Creative Commons Technology Summit at Google Second Part

With a little of undesired delay, since we’ve been quite busy during the last past weeks, we bring you now a brief article about the most relevant conclusions on the copyright registries issues we found out during the Creative Commons Technology Summit June 18th at Google.

Registries and other animals

As panelist there spoke Devon Copley from Noank Media, Robert Kaye from MusicBrainz, Joe Benso from RegisteredCommons, Rich Pearson from, Pierre Gerard from, Aaron Swartz from Open Library and Javier Prenafeta from The whole video can be whatched here.

During the first part of the panel everybody talked about their projects, the way they worked and their concerns for the future.

More interesting, to our point of view, are the conclusions we ended up finally reaching.

To start it was quite clear that there was a real need for online copyright registries to certify authorships of works.
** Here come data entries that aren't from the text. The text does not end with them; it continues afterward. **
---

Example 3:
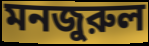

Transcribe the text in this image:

মনজুরুল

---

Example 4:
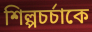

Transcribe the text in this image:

শিল্পচর্চাকে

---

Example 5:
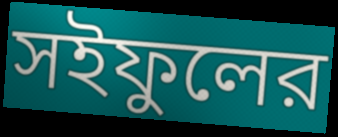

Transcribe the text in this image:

সইফুলের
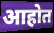
आहोत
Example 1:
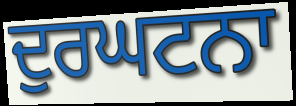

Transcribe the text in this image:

ਦੁਰਘਟਨਾ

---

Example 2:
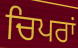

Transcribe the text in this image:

ਚਿਪਰਾਂ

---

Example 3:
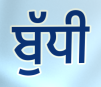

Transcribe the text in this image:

ਬੁੱਧੀ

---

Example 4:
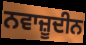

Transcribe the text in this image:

ਨਵਾਜ਼ੂਦੀਨ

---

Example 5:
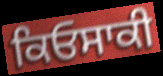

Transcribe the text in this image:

ਕਿਓਸਾਕੀ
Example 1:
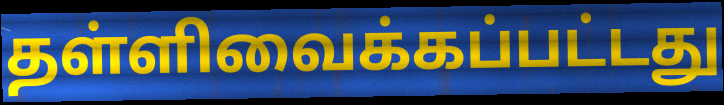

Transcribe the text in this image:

தள்ளிவைக்கப்பட்டது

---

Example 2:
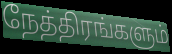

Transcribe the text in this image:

நேத்திரங்களும்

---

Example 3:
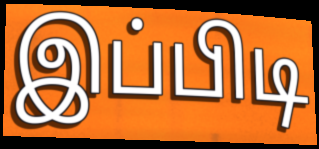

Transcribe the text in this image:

இப்பிடி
Those registries must be flexible regarding prices, easy to use and prepared to accept any license, from “all rights” to “some rights reserved”.

We found out that there are two kinds of registries; those specialiced like or RegisteredCommons and those that are kind of registries because of their main activity, such as Jamendo or NoankMedia that distribute contents. It’s more interesting them to complement each other rather than trying to do the whole thing each by itself. Registries are good to register and distributors are good offering contents to end users.
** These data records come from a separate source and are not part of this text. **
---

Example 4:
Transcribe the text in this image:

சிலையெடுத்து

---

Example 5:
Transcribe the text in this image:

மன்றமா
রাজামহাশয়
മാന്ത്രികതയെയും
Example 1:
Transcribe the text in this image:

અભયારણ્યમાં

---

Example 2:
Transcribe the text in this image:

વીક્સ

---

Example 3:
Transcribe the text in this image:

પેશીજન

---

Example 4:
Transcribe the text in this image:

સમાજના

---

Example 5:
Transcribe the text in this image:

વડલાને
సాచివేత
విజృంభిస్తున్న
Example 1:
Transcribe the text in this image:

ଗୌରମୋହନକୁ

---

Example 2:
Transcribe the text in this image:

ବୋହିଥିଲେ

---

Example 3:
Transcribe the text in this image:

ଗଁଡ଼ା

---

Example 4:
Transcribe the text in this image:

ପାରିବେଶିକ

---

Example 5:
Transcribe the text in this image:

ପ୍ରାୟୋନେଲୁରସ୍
Any of the existing registries are complimentary and should not compete with the others. It’s quite improbable that a single registry might be able to register all the contents that get done in the Internet. It’s not even desirable the creation of new monopolies.

Maybe the most important issue of all, and the most pointed one, is that registries should be able to offer a reliable security to creators and users in case of unforseen events. To achieve this there should be emergency plans in case a specific registry should end it’s business so that it’s information regarding registered works and users won’t be lost. It’s also necessary to find the proper standarization so that every registry could use protocols to gather the information, to store and to certify open and strong enough that it will help registries to share information between them.

This said, it’s quite logic that all registries start to collaborate to standarize registration, beeing each of them independent enough to offer added value features of their own so that users can freely choose to use one, many or all the registries for their works protection.

The ideal situation is then that each work’s registration can be understood by the rest of registries thanks to the standard and also understood at a semantic level by search engines. Right now there are beeing held many meetings and initiatives to find agreements about this issues. We hope this efforts will bring good news at least in a few months from now.